Eastham's approach produces a beam with around 100 times less energy than usual in an SEM. Cutting power consumption addresses one of the greatest costs of SEM technology, he claims. Delicate biological structures, for example, must be carefully prepared before use by an electron microscope, which can easily destroy it.
Other microscopy experts are more conservative in their expectations of the microscope's performance. "The basic concept is certainly correct," says David Joy at the Univ. of Tennessee in Knoxville, Ky. It has been noted before that a shorter electron column would give superior performance, he says, although the idea has proven hard to put into practice.
But Joy thinks resolutions of 0.01 nm are unlikely. "It is now possible to 'aberration correct' electron optical lenses," he says, which allows the best, multi-million dollar SEMs to reach about 0.04 nm resolution.
Tiny fluctuations in the energy of the beam that limits resolution, an effect Joy expects to hamper Eastham's "nano-SEM", too.
Edward Boyes at the Univ.y of York, UK, is also interested to see if the microscope can deliver. "These devices are potentially useful as a route to lower costs," he says.
But he adds that the new design will lack the large depth of field that lets SEMs produce images with a 3-D appearance, because of the design of its aperture.
Instrument specifications from NFAB
NFAB says its sub-miniature scanning electron microscope is a completely new concept in electron microscopy. The microscope is 5 μm long and has atomic resolution (2 Å) at 500 eV energy and 10 nA of current. The low energy means it can identify single atoms on a surface as well as being able to make holograms of large molecules.
All of the component parts can be manufactured by existing commercial technology. For example, the electron source is a gold nanopyramid. These can be routinely manufactured in nanotechnology laboratories. The microscope body is manufactured by standard MEMS techniques.

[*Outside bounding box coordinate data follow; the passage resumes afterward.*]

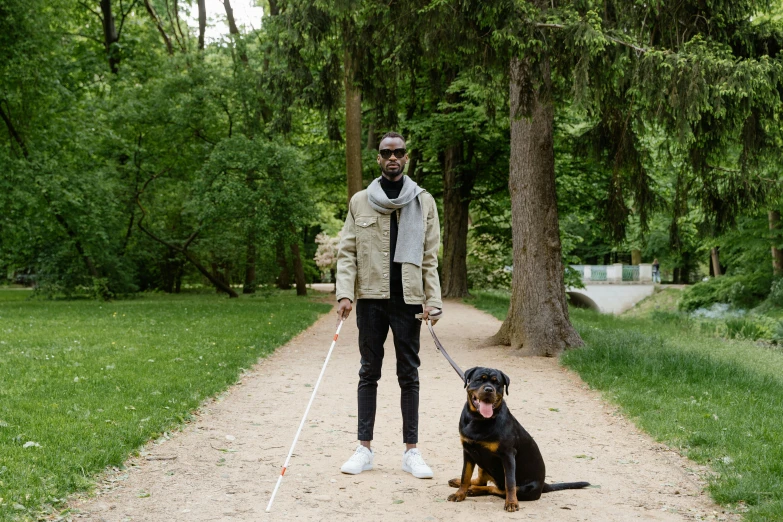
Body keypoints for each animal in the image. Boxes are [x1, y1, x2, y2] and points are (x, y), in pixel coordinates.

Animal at [448, 366, 588, 508]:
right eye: (479, 380)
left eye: (497, 383)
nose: (489, 389)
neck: (479, 419)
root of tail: (543, 485)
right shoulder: (468, 451)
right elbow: (465, 476)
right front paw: (459, 494)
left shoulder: (508, 454)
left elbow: (510, 483)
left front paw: (511, 502)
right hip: (482, 464)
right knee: (482, 481)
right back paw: (462, 484)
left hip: (525, 489)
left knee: (499, 489)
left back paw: (475, 490)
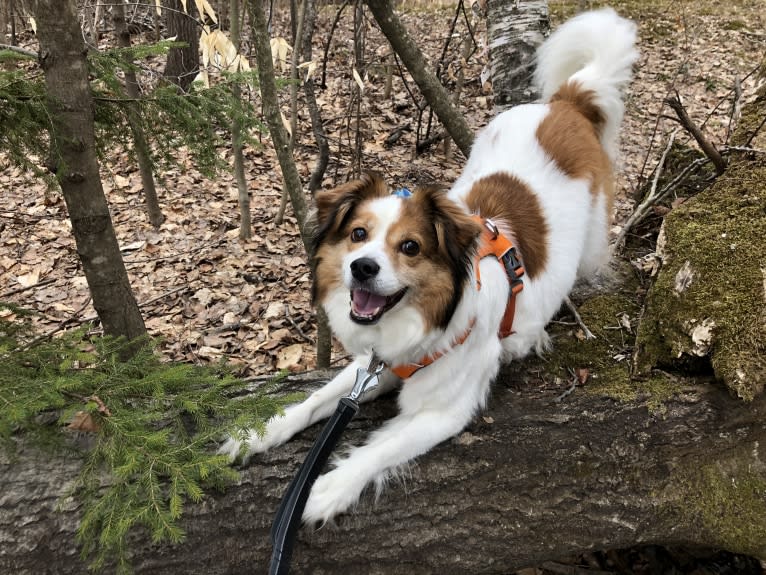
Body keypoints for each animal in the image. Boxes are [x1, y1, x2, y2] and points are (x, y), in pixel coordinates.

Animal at [224, 7, 640, 528]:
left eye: (411, 247)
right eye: (358, 234)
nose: (362, 268)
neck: (419, 324)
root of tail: (563, 104)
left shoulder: (444, 410)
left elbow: (379, 450)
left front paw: (325, 490)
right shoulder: (369, 367)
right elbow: (317, 400)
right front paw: (261, 433)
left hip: (590, 236)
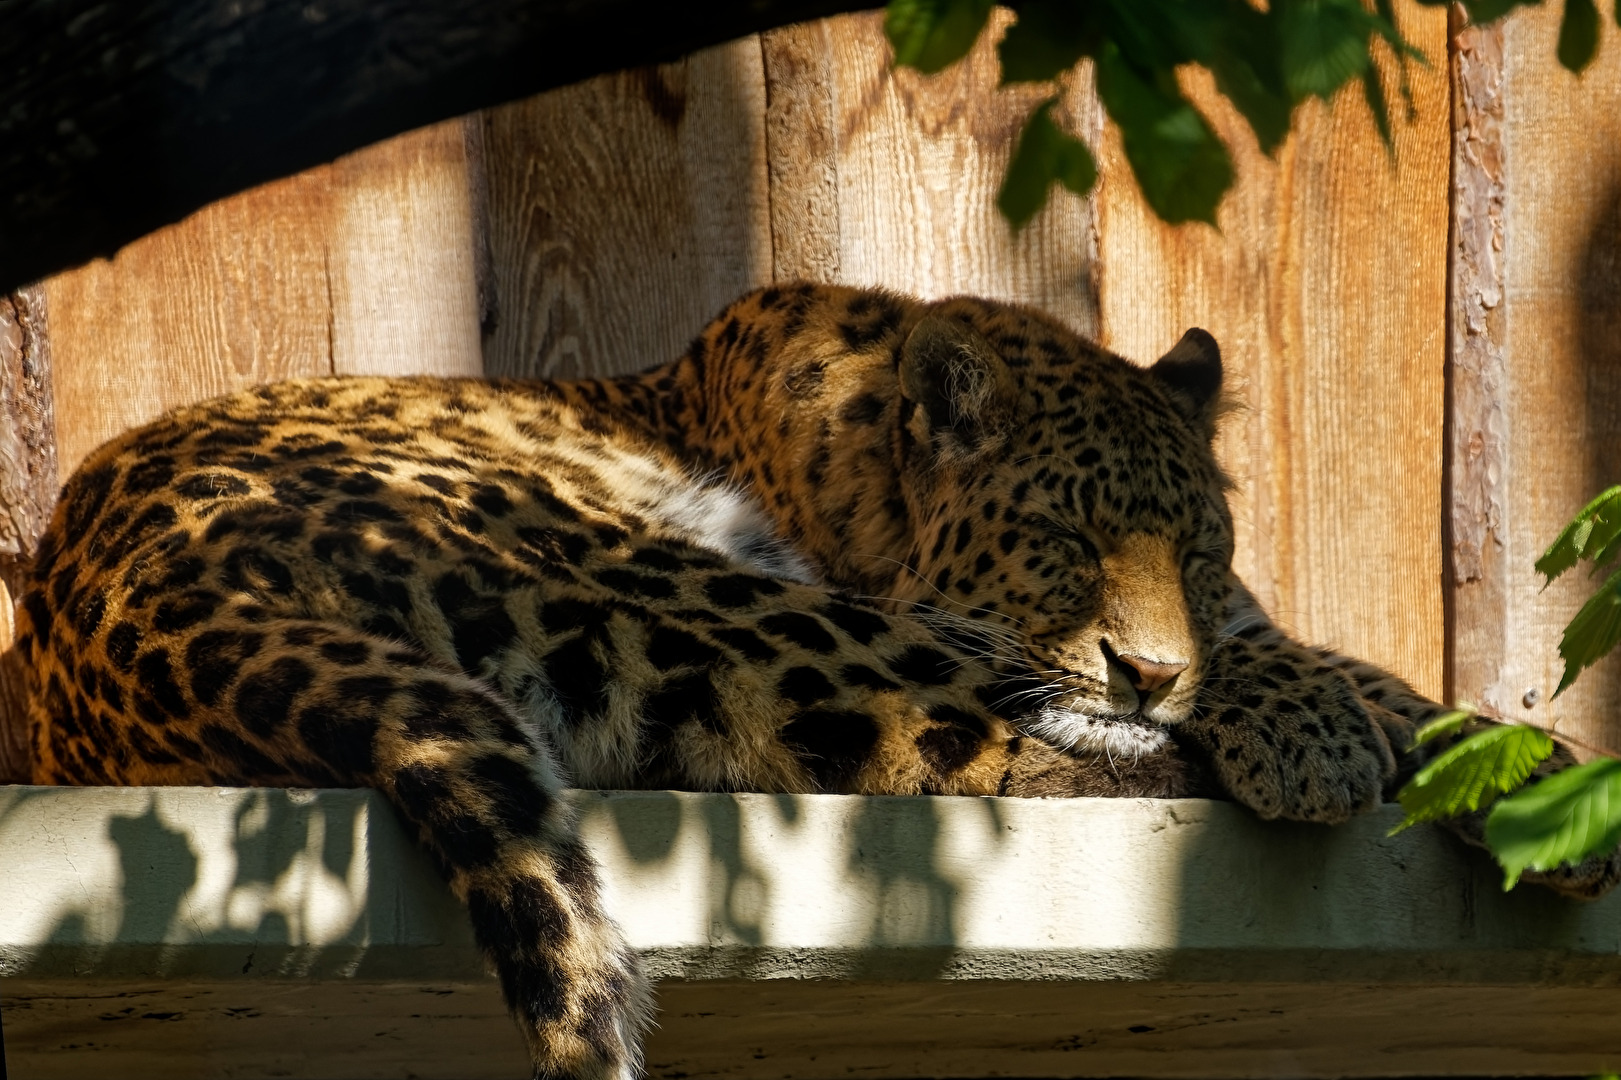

The final packaged instrument, says NFAB, will be a microtip with the microscope on the end rather like a scanning tunneling microscope with an electron beam focused to atomic sizes. Because the depth of field is large and the beam current is high, it will scan much more quickly than an STM, can study practical surfaces and can identify atoms directly from the elastic scattering.
The company has patented an enabling technology for a generation of miniature scanning electron microscopes, multiple-beam lithography machines and focused ion beam millers to be manufactured. These are currently under development and testing at Salford Univ., UK, and various other European universities and nanotechnology companies under an EU-funded collaborative research grant (CRAFT).